NOTE: RoBMA — R vs JASP Implementation
=======================================

Paper: Publication bias and p-hacking in the effect of COVID-19 on learning
Authors: Luskova, Buliskeria, Elminejad, Havranek, Irsova, Jurajda, Kapicka

Background
----------
Robust Bayesian Meta-Analysis (RoBMA) can be run either in R (via the RoBMA
package) or in JASP (a free, open-source statistical software with a graphical
interface). Both implementations use the same underlying methodology but may
produce slightly different results due to MCMC sampling variability and minor
differences in default priors across versions.

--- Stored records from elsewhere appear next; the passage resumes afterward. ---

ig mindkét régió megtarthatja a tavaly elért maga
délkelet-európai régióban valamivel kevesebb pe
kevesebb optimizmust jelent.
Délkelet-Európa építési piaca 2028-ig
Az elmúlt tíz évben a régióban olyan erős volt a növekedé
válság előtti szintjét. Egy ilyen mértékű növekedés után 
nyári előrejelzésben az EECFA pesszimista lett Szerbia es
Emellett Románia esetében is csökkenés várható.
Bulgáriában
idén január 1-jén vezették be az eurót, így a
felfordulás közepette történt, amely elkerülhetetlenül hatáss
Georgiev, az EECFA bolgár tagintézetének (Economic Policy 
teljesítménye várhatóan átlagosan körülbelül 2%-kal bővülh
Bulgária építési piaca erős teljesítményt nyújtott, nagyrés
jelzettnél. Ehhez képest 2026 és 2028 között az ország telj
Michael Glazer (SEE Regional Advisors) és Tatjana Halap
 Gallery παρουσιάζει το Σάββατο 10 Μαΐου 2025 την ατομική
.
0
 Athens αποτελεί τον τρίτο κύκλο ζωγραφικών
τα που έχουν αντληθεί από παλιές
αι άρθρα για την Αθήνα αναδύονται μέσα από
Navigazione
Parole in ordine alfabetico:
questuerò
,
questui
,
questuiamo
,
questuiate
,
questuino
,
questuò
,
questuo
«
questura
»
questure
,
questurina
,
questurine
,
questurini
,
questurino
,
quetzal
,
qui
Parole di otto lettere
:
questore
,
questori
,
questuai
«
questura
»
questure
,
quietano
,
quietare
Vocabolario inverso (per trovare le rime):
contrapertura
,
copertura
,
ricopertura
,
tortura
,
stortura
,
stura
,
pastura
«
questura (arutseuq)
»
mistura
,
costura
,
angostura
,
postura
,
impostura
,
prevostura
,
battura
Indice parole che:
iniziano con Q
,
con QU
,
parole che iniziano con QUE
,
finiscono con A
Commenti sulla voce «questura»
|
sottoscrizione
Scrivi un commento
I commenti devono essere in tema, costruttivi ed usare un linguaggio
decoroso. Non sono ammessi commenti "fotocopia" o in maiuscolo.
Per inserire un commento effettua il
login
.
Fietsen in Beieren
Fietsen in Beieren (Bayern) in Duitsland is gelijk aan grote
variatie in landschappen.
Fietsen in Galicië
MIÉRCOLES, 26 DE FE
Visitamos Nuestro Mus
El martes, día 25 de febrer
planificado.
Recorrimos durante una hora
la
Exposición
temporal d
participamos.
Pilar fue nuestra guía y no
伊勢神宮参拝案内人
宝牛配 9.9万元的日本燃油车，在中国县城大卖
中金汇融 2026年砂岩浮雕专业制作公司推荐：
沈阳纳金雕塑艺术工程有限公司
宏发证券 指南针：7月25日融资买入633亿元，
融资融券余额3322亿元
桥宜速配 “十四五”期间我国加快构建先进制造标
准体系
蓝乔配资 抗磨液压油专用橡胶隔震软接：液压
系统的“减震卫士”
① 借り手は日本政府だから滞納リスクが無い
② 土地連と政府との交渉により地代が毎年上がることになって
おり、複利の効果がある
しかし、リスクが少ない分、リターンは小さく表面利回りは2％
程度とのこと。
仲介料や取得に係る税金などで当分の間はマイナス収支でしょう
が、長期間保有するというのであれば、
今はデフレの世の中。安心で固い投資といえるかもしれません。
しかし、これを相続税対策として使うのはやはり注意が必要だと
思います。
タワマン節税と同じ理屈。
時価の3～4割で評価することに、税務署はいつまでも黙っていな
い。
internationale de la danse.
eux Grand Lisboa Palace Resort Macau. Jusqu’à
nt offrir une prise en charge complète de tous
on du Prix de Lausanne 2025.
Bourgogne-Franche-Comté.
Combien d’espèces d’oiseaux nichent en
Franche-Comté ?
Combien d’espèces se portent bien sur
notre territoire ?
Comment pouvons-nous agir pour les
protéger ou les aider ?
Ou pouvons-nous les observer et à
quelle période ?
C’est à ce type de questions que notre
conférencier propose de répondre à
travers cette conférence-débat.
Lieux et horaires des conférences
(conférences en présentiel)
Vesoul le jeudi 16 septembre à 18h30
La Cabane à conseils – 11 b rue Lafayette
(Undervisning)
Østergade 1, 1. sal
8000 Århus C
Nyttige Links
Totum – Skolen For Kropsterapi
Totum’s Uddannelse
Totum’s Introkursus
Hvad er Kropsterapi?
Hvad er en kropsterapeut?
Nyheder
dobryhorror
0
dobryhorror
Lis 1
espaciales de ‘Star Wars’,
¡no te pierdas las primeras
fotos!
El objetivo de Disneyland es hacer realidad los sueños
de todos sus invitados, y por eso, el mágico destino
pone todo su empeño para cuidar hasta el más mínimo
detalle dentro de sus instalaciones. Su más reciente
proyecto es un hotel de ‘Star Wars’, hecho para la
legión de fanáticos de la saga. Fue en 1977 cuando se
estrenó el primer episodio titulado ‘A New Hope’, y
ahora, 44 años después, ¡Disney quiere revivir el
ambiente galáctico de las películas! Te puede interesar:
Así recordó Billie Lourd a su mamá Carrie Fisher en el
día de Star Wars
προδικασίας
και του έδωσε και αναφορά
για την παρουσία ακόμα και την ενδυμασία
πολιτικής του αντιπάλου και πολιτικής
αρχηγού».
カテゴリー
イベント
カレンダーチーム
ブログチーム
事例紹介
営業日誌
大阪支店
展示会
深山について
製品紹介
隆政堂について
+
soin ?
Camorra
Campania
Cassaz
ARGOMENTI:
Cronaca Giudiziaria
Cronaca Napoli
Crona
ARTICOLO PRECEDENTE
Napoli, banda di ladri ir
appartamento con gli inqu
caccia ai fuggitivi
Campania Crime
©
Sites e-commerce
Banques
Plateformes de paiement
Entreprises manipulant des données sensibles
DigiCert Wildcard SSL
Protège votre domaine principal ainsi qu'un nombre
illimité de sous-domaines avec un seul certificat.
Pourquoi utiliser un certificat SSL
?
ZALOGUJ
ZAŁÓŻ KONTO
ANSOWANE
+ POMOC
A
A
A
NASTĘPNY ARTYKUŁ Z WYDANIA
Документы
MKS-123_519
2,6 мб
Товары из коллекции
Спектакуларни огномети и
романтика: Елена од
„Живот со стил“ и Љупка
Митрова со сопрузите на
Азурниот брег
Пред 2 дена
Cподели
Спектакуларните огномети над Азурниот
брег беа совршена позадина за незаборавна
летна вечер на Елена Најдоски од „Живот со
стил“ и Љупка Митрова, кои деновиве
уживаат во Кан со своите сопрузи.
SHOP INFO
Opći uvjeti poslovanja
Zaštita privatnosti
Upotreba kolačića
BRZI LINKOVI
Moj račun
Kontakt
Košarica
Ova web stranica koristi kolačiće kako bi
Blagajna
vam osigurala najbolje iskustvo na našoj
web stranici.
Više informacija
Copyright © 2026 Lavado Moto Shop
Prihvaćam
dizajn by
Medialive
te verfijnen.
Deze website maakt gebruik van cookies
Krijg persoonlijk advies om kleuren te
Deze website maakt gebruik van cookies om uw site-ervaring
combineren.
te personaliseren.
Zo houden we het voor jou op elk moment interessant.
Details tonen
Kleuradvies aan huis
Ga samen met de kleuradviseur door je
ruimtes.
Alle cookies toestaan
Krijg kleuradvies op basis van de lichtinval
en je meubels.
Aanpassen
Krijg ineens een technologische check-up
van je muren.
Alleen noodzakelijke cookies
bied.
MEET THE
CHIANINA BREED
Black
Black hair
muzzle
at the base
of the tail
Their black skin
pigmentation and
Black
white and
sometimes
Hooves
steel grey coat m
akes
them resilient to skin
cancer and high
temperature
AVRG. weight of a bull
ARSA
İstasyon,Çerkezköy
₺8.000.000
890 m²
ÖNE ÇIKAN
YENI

Results reported in the paper
------------------------------
The RoBMA estimate reported in the paper (Table 3, Panel B) was obtained in
JASP:

  Mean effect size (mu):  -0.118
  95% credible interval:  [-0.135, -0.094]
  Heterogeneity (tau):     0.115
  Inclusion BF for bias:   1.682

R replication result
--------------------
Running RoBMA in R (version 3.4.0, seed = 1, effect_direction = "negative")
produces:

  Mean effect size (mu):  -0.120
  95% credible interval:  [-0.136, -0.100]
  Heterogeneity (tau):     0.115

The small difference (-0.118 vs -0.120) reflects MCMC sampling variability
and minor differences in default priors between JASP and R implementations.
Both estimates are substantively identical and support the same conclusions.

Running RoBMA in R
------------------
RoBMA in R requires JAGS to be installed separately:

  1. Download JAGS 4.x from: https://sourceforge.net/projects/mcmc-jags/
  2. Install the .pkg file (macOS) or .exe file (Windows)
  3. Verify in R: rjags::jags.version()
  4. Run the RoBMA block in code/02_bias_correction.R

Note: RoBMA is slow to run (approximately 10-30 minutes).

Running RoBMA in JASP
---------------------
If the R implementation fails or produces unexpected results:

  1. Download JASP from: https://jasp-stats.org/
  2. Open JASP and load data/learning_loss_data.xlsx
  3. Go to Meta-Analysis -> Robust Bayesian Meta-Analysis
  4. Set:
       - Effect size: es
       - Standard error: se
       - Effect direction: negative
       - Seed: 1
  5. The model-averaged estimates correspond to Table 3, Panel B (RoBMA row)

References
----------
Bartos, F., Maier, M., Wagenmakers, E.-J., Doucouliagos, H. and Stanley, T.
  (2023). Robust Bayesian meta-analysis: Model-averaging across complementary
  publication bias adjustment methods. Research Synthesis Methods, 14(1), 99-116.

Maier, M., Bartos, F. and Wagenmakers, E.-J. (2023). Robust Bayesian
  meta-analysis: Addressing publication bias with model-averaging.
  Psychological Methods, 28(1), 107.